------ EXERCISE DATA ------

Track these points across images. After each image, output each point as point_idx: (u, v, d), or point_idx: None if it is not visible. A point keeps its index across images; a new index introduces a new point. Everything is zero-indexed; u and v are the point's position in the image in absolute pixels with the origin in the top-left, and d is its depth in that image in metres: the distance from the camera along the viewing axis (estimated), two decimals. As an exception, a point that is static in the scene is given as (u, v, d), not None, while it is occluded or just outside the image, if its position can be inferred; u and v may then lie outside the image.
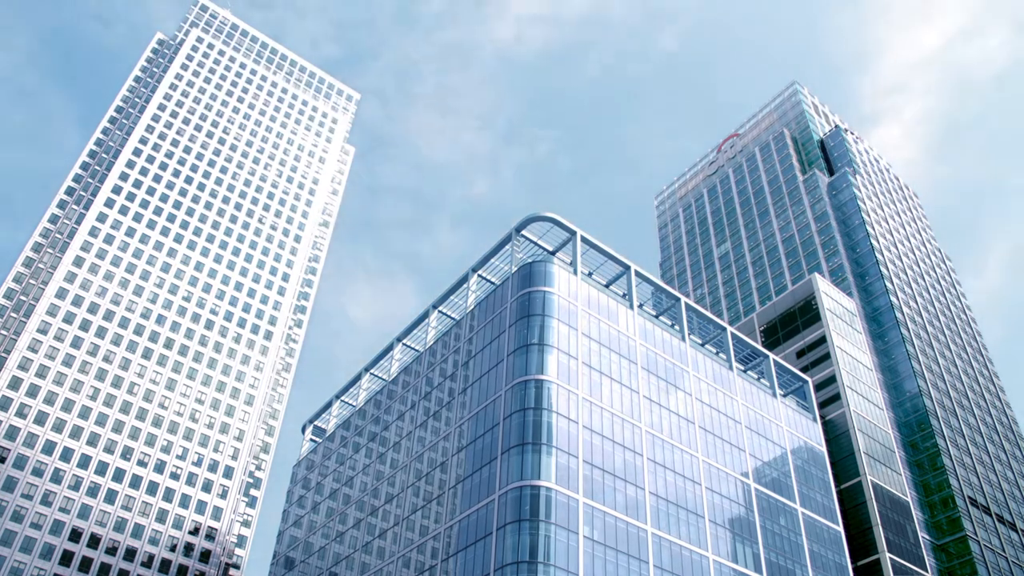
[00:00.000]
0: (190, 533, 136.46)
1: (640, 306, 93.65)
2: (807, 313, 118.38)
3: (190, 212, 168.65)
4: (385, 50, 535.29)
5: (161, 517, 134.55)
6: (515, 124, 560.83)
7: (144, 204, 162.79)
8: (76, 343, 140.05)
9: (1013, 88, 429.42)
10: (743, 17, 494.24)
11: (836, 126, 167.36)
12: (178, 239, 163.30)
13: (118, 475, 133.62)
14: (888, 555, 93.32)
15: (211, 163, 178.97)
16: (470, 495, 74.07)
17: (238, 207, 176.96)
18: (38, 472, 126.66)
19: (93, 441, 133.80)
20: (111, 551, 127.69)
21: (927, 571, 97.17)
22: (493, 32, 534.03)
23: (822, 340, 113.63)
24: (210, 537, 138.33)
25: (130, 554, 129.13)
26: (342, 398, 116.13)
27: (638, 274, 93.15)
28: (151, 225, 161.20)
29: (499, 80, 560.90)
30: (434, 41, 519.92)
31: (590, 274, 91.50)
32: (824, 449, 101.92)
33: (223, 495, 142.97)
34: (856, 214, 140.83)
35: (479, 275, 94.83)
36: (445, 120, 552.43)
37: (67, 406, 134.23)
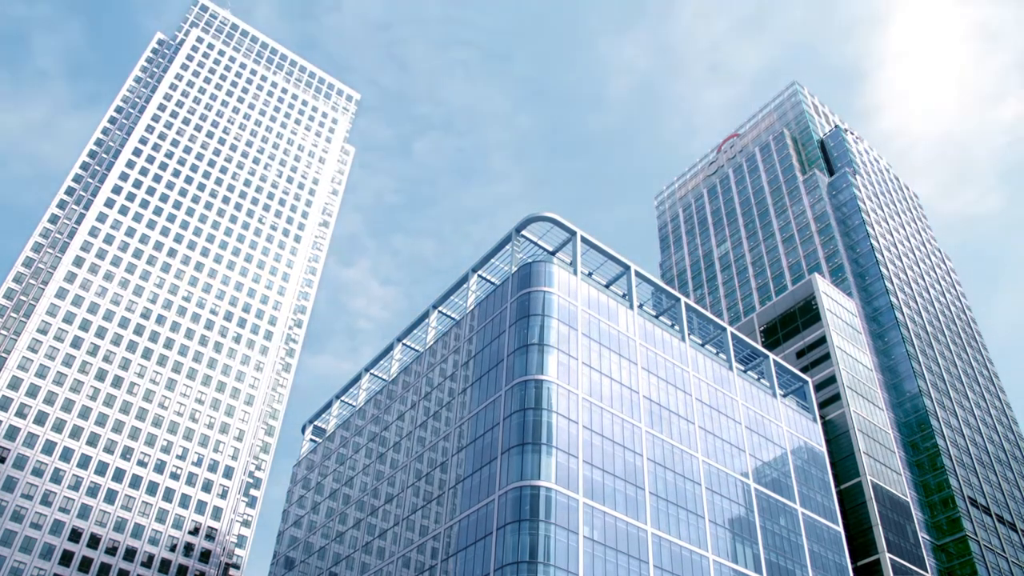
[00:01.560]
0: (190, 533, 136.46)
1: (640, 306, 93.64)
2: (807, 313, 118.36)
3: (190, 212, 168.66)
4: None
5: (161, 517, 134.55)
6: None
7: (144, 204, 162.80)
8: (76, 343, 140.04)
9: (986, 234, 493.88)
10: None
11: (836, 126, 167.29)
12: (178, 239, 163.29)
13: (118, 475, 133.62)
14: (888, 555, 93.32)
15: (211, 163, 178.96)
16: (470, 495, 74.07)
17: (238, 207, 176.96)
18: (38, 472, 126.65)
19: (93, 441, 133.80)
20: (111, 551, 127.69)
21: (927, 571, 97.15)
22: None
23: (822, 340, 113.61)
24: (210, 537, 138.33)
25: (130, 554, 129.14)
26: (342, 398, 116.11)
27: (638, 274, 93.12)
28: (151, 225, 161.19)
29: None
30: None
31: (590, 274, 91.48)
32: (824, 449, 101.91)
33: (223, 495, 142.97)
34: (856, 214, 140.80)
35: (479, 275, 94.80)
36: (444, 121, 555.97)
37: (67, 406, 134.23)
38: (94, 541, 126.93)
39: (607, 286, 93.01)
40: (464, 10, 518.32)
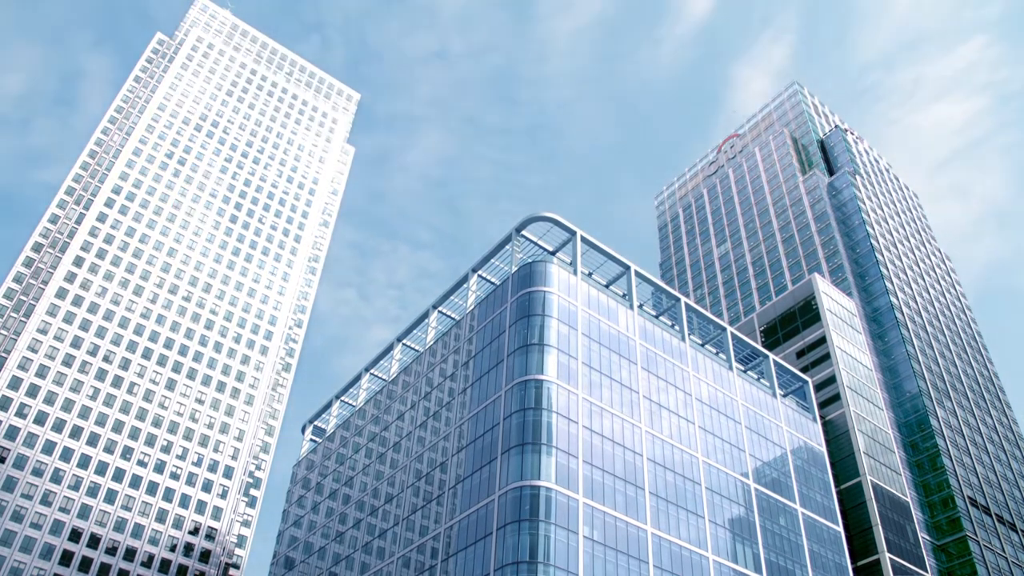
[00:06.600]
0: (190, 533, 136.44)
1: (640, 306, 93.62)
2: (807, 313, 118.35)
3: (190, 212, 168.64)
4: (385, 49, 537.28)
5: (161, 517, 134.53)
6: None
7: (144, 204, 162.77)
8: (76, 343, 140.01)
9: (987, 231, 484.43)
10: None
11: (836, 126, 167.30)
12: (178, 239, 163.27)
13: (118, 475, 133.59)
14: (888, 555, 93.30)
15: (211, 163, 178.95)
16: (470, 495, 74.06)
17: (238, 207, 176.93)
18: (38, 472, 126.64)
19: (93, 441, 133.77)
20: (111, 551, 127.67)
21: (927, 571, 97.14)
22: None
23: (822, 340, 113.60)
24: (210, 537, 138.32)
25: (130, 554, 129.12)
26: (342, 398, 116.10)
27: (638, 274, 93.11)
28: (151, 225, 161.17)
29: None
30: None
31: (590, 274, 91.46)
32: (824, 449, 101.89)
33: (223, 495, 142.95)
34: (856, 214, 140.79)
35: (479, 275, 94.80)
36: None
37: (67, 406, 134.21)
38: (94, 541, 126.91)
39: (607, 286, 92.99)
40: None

------

_WHAT TO PRODUCE_
From the material above, reproduce only what runs from the line holding "15: (211, 163, 178.97)" down to the line holding "40: (464, 10, 518.32)", both included, pictures excluded.

_ANSWER TO THE PROBLEM_
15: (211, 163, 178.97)
16: (470, 495, 74.07)
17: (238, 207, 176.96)
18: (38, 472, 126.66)
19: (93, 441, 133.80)
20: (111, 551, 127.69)
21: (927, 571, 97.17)
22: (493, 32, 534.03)
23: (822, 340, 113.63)
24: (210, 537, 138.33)
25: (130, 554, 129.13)
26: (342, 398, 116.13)
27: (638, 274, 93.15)
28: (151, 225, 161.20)
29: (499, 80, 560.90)
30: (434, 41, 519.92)
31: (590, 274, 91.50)
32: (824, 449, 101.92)
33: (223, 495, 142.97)
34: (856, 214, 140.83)
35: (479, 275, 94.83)
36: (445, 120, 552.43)
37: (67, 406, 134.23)
[00:01.560]
0: (190, 533, 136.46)
1: (640, 306, 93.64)
2: (807, 313, 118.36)
3: (190, 212, 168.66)
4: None
5: (161, 517, 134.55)
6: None
7: (144, 204, 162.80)
8: (76, 343, 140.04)
9: (986, 234, 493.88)
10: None
11: (836, 126, 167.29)
12: (178, 239, 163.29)
13: (118, 475, 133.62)
14: (888, 555, 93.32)
15: (211, 163, 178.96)
16: (470, 495, 74.07)
17: (238, 207, 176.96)
18: (38, 472, 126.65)
19: (93, 441, 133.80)
20: (111, 551, 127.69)
21: (927, 571, 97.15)
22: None
23: (822, 340, 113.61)
24: (210, 537, 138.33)
25: (130, 554, 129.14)
26: (342, 398, 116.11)
27: (638, 274, 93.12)
28: (151, 225, 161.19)
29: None
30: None
31: (590, 274, 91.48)
32: (824, 449, 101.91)
33: (223, 495, 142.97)
34: (856, 214, 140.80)
35: (479, 275, 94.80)
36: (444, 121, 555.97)
37: (67, 406, 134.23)
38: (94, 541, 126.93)
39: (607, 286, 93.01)
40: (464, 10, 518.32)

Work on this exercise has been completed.